• FRAGMENTO EXTRAÍDO

Materialismo y progreso: la unificación capitalista del espacio y del tiempo

Materialismo y progreso: la unificación capitalista del espacio y del tiempo. Diego Fusaro

Recordando a Costanzo Preve, para que las mercancías puedan fluir imperturbablemente en todas direcciones y sin obstáculos residuales, resultan de primordial importancia dos fundamentos teóricos que comienzan a manifestarse en el mundo moderno y han llegado a alcanzar su plena expresividad sólo en el actual capitalismo absoluto-totalitario: a) el materialismo ateo, y b) el culto al progreso historicista-nihilista. Ambos, como ya se ha señalado en otras ocasiones, son intrínsecamente incompatibles con lo sagrado. Para que el capitalismo pueda triunfar a pleno régimen debe triunfar el «materialismo«, es decir, la reducción del mundo a la dimensión ampliada del «plano» del flujo de las mercancías y de su materialidad. Todo debe ser materia disponible para el consumo y para la circulación: esta es la base ontológica fundamental del capitalismo, cuyo espacio es el de la inmanencia material, desprovista de trascendencia y de espiritualidad.

Como ha señalado Foucault, en la Edad Media el espacio estaba verticalmente «jerarquizado» en la forma de contraposición directa entre sagrado y profano, entre celestial y terrenal, entre espiritual y material. Por su parte la Modernidad, con Galileo, inaugura una «revolución espacial«, según la expresión de Schmitt: el «espacio de localización» medieval cede el paso a un espacio infinito e infinitamente abierto, modelado conforme a aquella extensión a la que Descartes conferirá dignidad filosófica con la categoría de res extensa. Se trata de un espacio infinito, que simboliza la lógica de la ilimitada producción de mercancías y de su circulación a escala cada vez más planetaria, y abstracto, esto es, fruto del movimiento de abstracción real y de su lógica de homogeneización del mundo bajo la categoría de materia. Es el mundo inmanente de las cosas materiales, cuantificables y utilizables, al cual el hombre mismo tiende al final a ser reducido. Si con Descartes el animal deviene pura materia, mero mecanismo calculable (bête machine), con La Mettrie, en el siglo XVIII, el propio hombre sufre la misma redefinición (homme machine), siguiendo una trayectoria que culmina con la cosificación integral del capitalismo absoluto, como se expresa por ejemplo en los versos de una canción de 1984, interpretada por una estrella del rock que, por ironía histórica y en la apoteosis de la desacralización, eligió el nombre artístico de Madonna: “and I am a material girl living in a material world«.

• INFORMACIÓN PROPORCIONADA

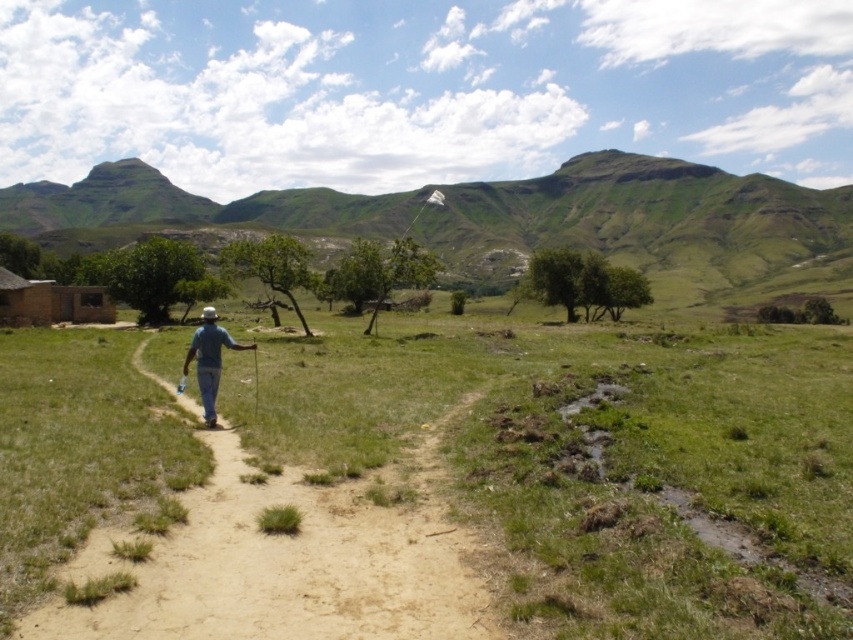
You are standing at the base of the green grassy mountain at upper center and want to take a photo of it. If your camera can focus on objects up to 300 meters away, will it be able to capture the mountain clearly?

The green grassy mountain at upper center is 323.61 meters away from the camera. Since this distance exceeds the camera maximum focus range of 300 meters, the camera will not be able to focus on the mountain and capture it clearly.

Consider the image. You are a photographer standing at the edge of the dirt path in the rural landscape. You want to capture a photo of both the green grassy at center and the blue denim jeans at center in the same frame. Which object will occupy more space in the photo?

• INSTRUCCIÓN DE TRABAJO 1
Según el fragmento extraído, ¿en qué siglo somete La Mettrie al propio hombre a la redefinición como máquina?
• INSTRUCCIÓN DE TRABAJO 2
Resuma en forma de lista el párrafo del fragmento extraído que comienza con «Recordando a Costanzo Preve», conservando sus datos principales.
• INSTRUCCIÓN DE TRABAJO 3
Continúe el texto sobre materialismo y progreso a partir de su última oración.
Para realizar estas tareas no es necesario recurrir al material.

• RESULTADO DEL EJERCICIO 1
En el siglo XVIII.

• RESULTADO DEL EJERCICIO 2
- Siguiendo a Costanzo Preve, la libre circulación de las mercancías requiere dos fundamentos teóricos. Ambos surgieron en el mundo moderno y alcanzaron su plena expresión en el capitalismo absoluto-totalitario: el materialismo ateo y el culto al progreso historicista-nihilista.
- Los dos son intrínsecamente incompatibles con lo sagrado.
- Para triunfar plenamente, el capitalismo necesita que triunfe el materialismo, es decir, la reducción del mundo al plano del flujo de las mercancías y de su materialidad.
- Todo debe ser materia disponible para el consumo y la circulación. Esa es la base ontológica del capitalismo, cuyo espacio es la inmanencia material, sin trascendencia ni espiritualidad.

• RESULTADO DEL EJERCICIO 3
Así como el tiempo será conceptualmente unificado, en la que denominamos fase «dialéctica» de capitalismo, con el concepto de progreso histórico, así análogamente el espacio es unificado, en el momento «tético» del capitalismo, bajo la idea de materia, con la supresión de cualquier residual dualismo ontológico de alto y bajo, de Dios y de hombre, y con la consecuente unificación conceptual de un mundo único, el de la producción capitalista. El materialismo se desarrolla junto con el ateísmo, ya que presupone la aniquilación de toda dimensión que no sea la pura materialidad espacial, calculable y cuantificable por la ratio calculans. Retomando la distinción conceptual entre «problema» y «misterio«, central en Le mystère de l´Être –El misterio del Ser-(1951) de Gabriel Marcel, la civilización tecnocientífica del materialismo conoce solamente «problemas«, o sea cuestiones perfectamente objetivables («problema» deriva del griego προβάλλω) de las cuales se conocen los datos y que hacen posible la obtención de una solución. En cambio, tiende a eliminar la esfera del «misterio» en la que el Sujeto se encuentra involucrado y en la que, por tanto, resulta difícil, si no imposible, distinguir entre el Sujeto y el Objeto. La esfera de lo sagrado y, para Marcel, el Ser mismo están conectados al misterio y, por ende, al ámbito de una trascendencia que no es objetivable a semejanza de un problema.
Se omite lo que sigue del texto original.